After a series of injuries ended my hopes for a ballet career I was accepted to Columbia University, where I majored in Philosophy and was fortunate to have Arthur Danto as my first philosophy teacher. At Columbia I also had Village Voice critic Andrew Sarris for History of World Cinema and beat poet, Kenneth Koch, for Poetry. After my first year at Columbia I received a Congressional Black Caucus Fellowship to work in the Office of Congressman Charles B. Rangel and during that time became interested in legal and political theory. During the Christmas break of my sophomore year I joined Witness for Peace in Nicaragua, where we lived in war-torn villages and helped to dig trenches and build infrastructure. When I returned to Columbia I wrote about my experiences there in The Columbia Spectator. For my junior year abroad I went to King's College, University of London, where I studied Aesthetics with Anthony Savile, wrote for the Kings' College Student Newsletter and performed in a student production of Cabaret. After a brief stint as a paralegal at the World Trade Center I enrolled at Georgetown University Law Center, where I took all the philosophy courses I could (History of Legal Philosophy, Law, Conscience and Nonviolence and Feminist Legal Theory) while serving as Notes Editor for the Georgetown Journal of Legal Ethics, as a law student advocate for the Georgetown Family Poverty Clinic, volunteering for the American Arts Alliance and performing in the Georgetown Law Center Gilbert and Sullivan Society.
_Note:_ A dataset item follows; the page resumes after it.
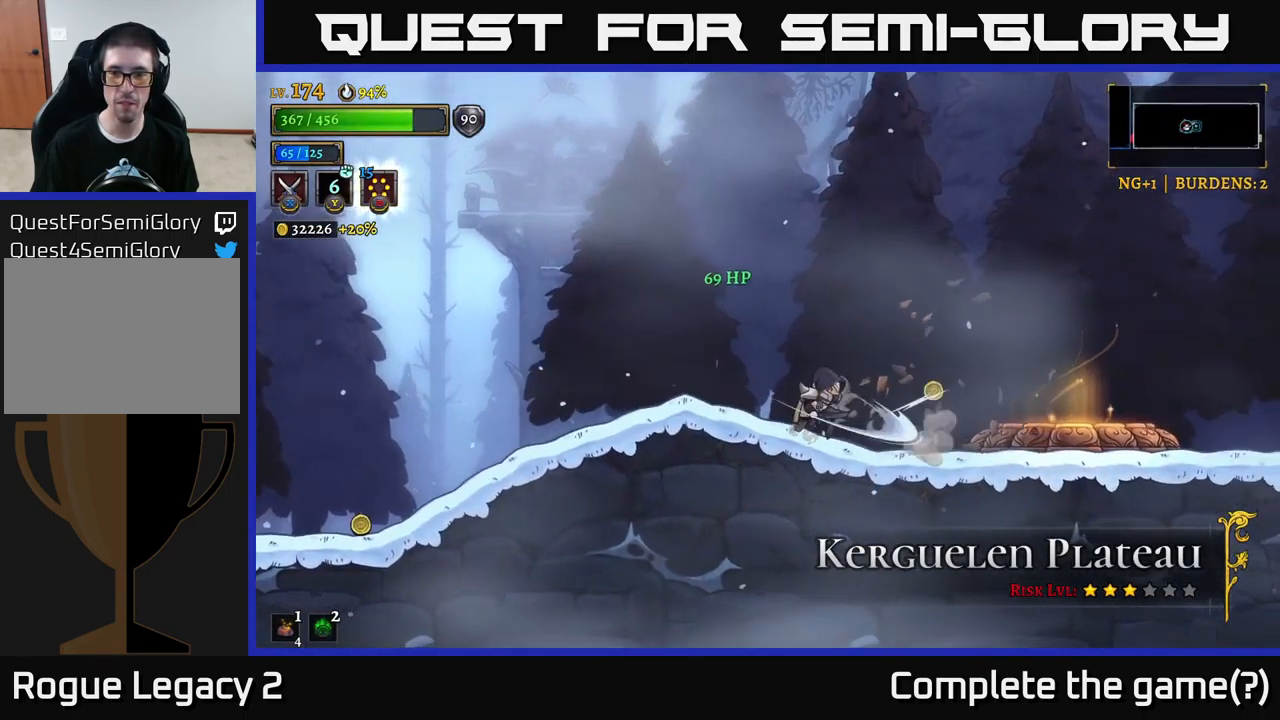
{"buttons": ["L2"], "left_stick": "left", "right_stick": "center", "events": [[200, "X", "up"], [284, "L2", "down"], [284, "left_stick", "left"]]}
I'm currently a Philosophy doctorate student at Temple University in Philadelphia, PA, where so far I have been fortunate to have Miriam Solomon, Carol Gould, Joseph Margolis, Gerald Vision, David Wolfsdorf, Jitendra Mohanty, Paul C. Taylor and Philip Alperson as professors. Jitendra Mohanty has been a deeply inspiring source of calm, wisdom and enlightenment about what it is not to just read philosophy but to do philosophy. Miriam Solomon, Carol Gould, Susan Feagin (editor of The Journal for Aesthetics and Art Criticism) and Paul Taylor have worked particularly hard to help me develop my philosophic thinking and writing skills and I am extremely thankful for their help. Phil Alperson has impressed upon me the importance of always remembering to think about specific examples of art when we are theorizing about art and to let those examples teach us something new. I am also grateful for the many hours Joseph Margolis has spent answering my lengthy and detailed questions about his work. In addition, I was lucky to cross paths with Noel Carroll when he was at Temple and receive the benefit of his thoughts on how to write philosophy of dance. I am glad to be under Temple's wing, and I look forward to beginning in-depth work on my dissertation, which will be advised by Margolis, with Alperson and Solomon as Committee members. In the meantime, I have been enjoying the intelligence, freshness and vivacity of the Temple undergrads I have taught.
Finally, I still maintain Chicago as my home base, where I live with my husband, Art Bresnahan (a corporate and regulatory attorney), and my children, Isabel (age 12) and Arthur (age 10).